Every line of the material that mentions the word "INDIVIDUAL" should be copied out.

### The data

────────────────

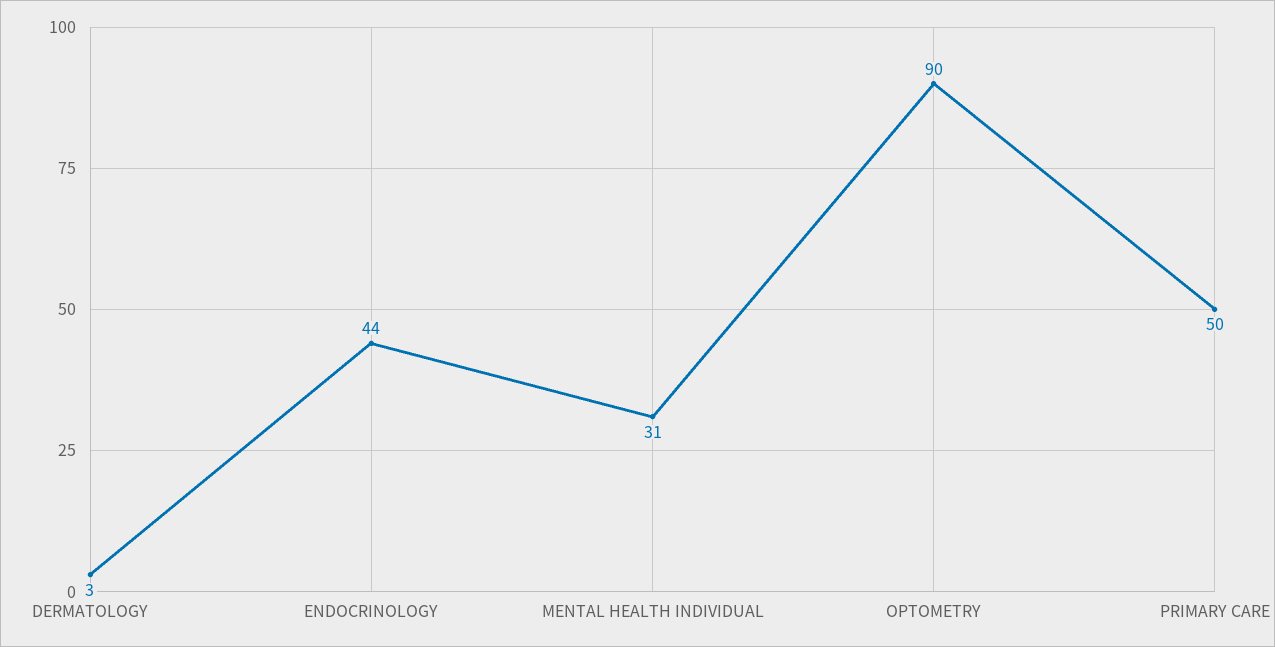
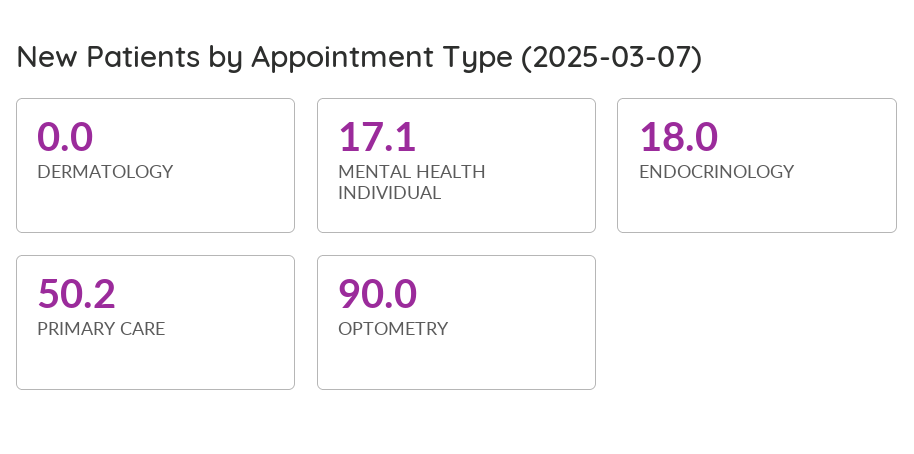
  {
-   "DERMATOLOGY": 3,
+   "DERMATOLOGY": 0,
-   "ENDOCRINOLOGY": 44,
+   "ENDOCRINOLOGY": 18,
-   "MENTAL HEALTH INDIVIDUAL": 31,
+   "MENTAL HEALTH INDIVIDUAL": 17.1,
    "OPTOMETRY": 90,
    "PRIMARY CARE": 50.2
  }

────────────────

### Written solution
-   "MENTAL HEALTH INDIVIDUAL": 31,
+   "MENTAL HEALTH INDIVIDUAL": 17.1,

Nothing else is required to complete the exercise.